After graduating from Wharton in 2002, Kashkari joined the San Francisco office of Goldman Sachs as an investment banker. Paulson was chairman and chief executive at the time. Kashkari told a Senate committee in June that he advised both domestic and overseas companies on financing and mergers and acquisitions.

In July 2006, Kashkari left Goldman Sachs to become one of Paulson’s senior advisers at the Treasury. His policy work included energy security, as he helped develop President George W. Bush’s Twenty In Ten energy plan, shorthand for the administration’s goal to cut U.S. gasoline usage by 20 percent in the next decade.

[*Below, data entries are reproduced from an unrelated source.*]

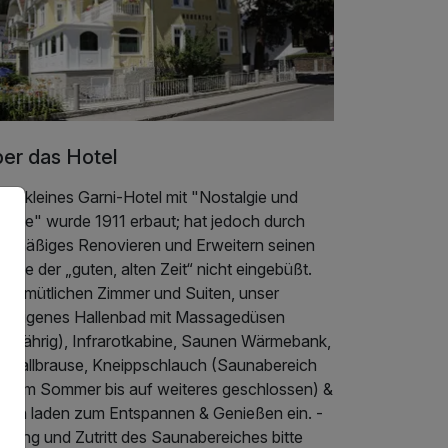
er das Hotel
er kleines Garni-Hotel mit "Nostalgie und
arme" wurde 1911 erbaut; hat jedoch durch
gelmäßiges Renovieren und Erweitern seinen
rme der „guten, alten Zeit“ nicht eingebüßt.
e gemütlichen Zimmer und Suiten, unser
teleigenes Hallenbad mit Massagedüsen
anzjährig), Infrarotkabine, Saunen Wärmebank,
hwallbrause, Kneippschlauch (Saunabereich
eibt im Sommer bis auf weiteres geschlossen) &
rten laden zum Entspannen & Genießen ein. -
tzung und Zutritt des Saunabereiches bitte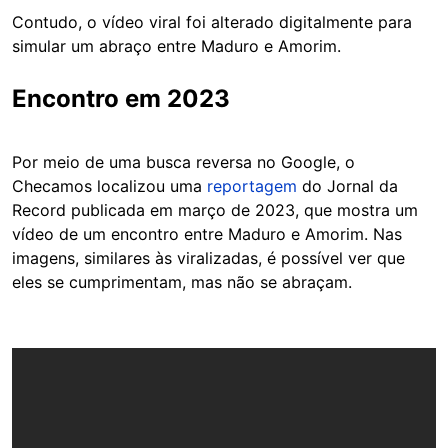
Contudo, o vídeo viral foi alterado digitalmente para
simular um abraço entre Maduro e Amorim.
Encontro em 2023
Por meio de uma busca reversa no Google, o
Checamos localizou uma
reportagem
do Jornal da
Record publicada em março de 2023, que mostra um
vídeo de um encontro entre Maduro e Amorim. Nas
imagens, similares às viralizadas, é possível ver que
eles se cumprimentam, mas não se abraçam.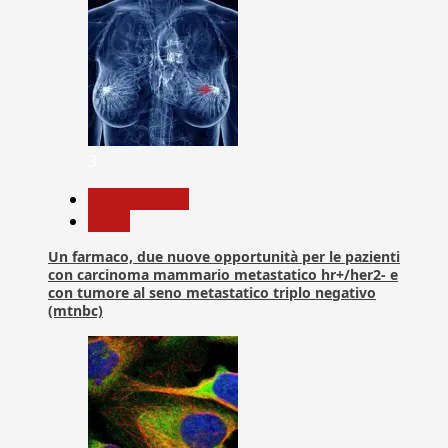
3
Com. Stampa
News
Un farmaco, due nuove opportunità per le pazienti
con carcinoma mammario metastatico hr+/her2- e
con tumore al seno metastatico triplo negativo
(mtnbc)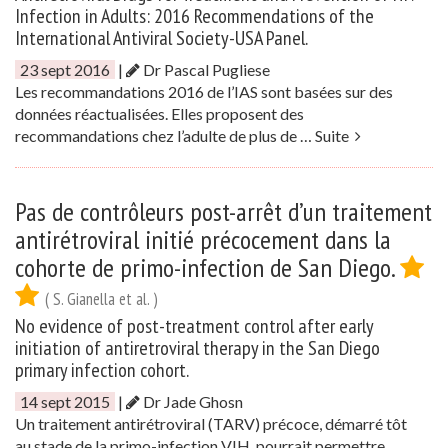
Infection in Adults: 2016 Recommendations of the
International Antiviral Society-USA Panel.
23 sept 2016
|
Dr Pascal Pugliese
Les recommandations 2016 de l’IAS sont basées sur des
données réactualisées. Elles proposent des
recommandations chez l’adulte de plus de …
Suite
Pas de contrôleurs post-arrêt d’un traitement
antirétroviral initié précocement dans la
cohorte de primo-infection de San Diego.
( S. Gianella et al. )
No evidence of post-treatment control after early
initiation of antiretroviral therapy in the San Diego
primary infection cohort.
14 sept 2015
|
Dr Jade Ghosn
Un traitement antirétroviral (TARV) précoce, démarré tôt
au stade de la primo-infection VIH, pourrait permettre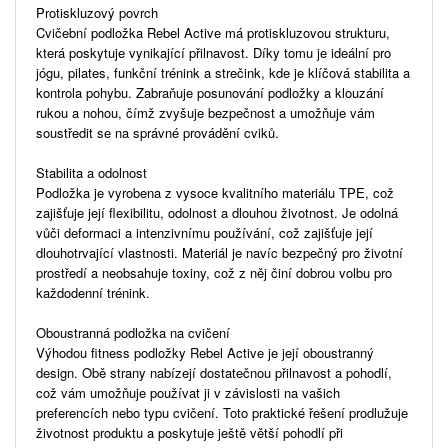
Protiskluzový povrch
Cvičební podložka Rebel Active má protiskluzovou strukturu,
která poskytuje vynikající přilnavost. Díky tomu je ideální pro
jógu, pilates, funkční trénink a strečink, kde je klíčová stabilita a
kontrola pohybu. Zabraňuje posunování podložky a klouzání
rukou a nohou, čímž zvyšuje bezpečnost a umožňuje vám
soustředit se na správné provádění cviků.
Stabilita a odolnost
Podložka je vyrobena z vysoce kvalitního materiálu TPE, což
zajišťuje její flexibilitu, odolnost a dlouhou životnost. Je odolná
vůči deformaci a intenzivnímu používání, což zajišťuje její
dlouhotrvající vlastnosti. Materiál je navíc bezpečný pro životní
prostředí a neobsahuje toxiny, což z něj činí dobrou volbu pro
každodenní trénink.
Oboustranná podložka na cvičení
Výhodou fitness podložky Rebel Active je její oboustranný
design. Obě strany nabízejí dostatečnou přilnavost a pohodlí,
což vám umožňuje používat ji v závislosti na vašich
preferencích nebo typu cvičení. Toto praktické řešení prodlužuje
životnost produktu a poskytuje ještě větší pohodlí při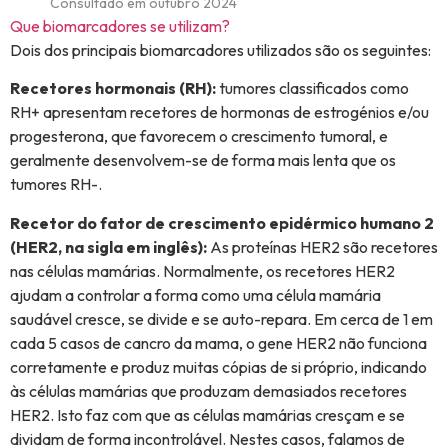
Consultado em outubro 2024
Que biomarcadores se utilizam?
Dois dos principais biomarcadores utilizados são os seguintes:
Recetores hormonais (RH):
tumores classificados como
RH+ apresentam recetores de hormonas de estrogénios e/ou
progesterona, que favorecem o crescimento tumoral, e
geralmente desenvolvem-se de forma mais lenta que os
tumores RH-.
Recetor do fator de crescimento epidérmico humano 2
(HER2, na sigla em inglês):
As proteínas HER2 são recetores
nas células mamárias. Normalmente, os recetores HER2
ajudam a controlar a forma como uma célula mamária
saudável cresce, se divide e se auto-repara. Em cerca de 1 em
cada 5 casos de cancro da mama, o gene HER2 não funciona
corretamente e produz muitas cópias de si próprio, indicando
às células mamárias que produzam demasiados recetores
HER2. Isto faz com que as células mamárias cresçam e se
dividam de forma incontrolável. Nestes casos, falamos de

Kashkari told the Senate committee he was also “spearheading our response to the housing crisis.” He played a leadership role in the Hope Now Alliance, a collection of public and private sector groups that the Treasury formed last year to provide counseling to homeowners at risk of foreclosure.

Kashkari became the Treasury’s assistant secretary for international economics and development in July. David McCormick, who oversaw Kashkari as undersecretary for international affairs, told National Public Radio that his report is “a very quick study … very bright, very organized and very analytic – all prerequisites to doing the kind of triage and making the kind of choices he’s going to have to make.”

Kashkari’s parents, Chaman and Sheila, are immigrants from Kashmir. His father is a retired engineering professor at the University of Akron and his mother is a pathologist. His sister, Meera Kelley, is a physician.

Kashkari lives in Maryland with his wife, Minal, and a Newfoundland dog named Winslow after Kellen Winslow of the Cleveland Browns. Kashkari played football and wrestled in high school.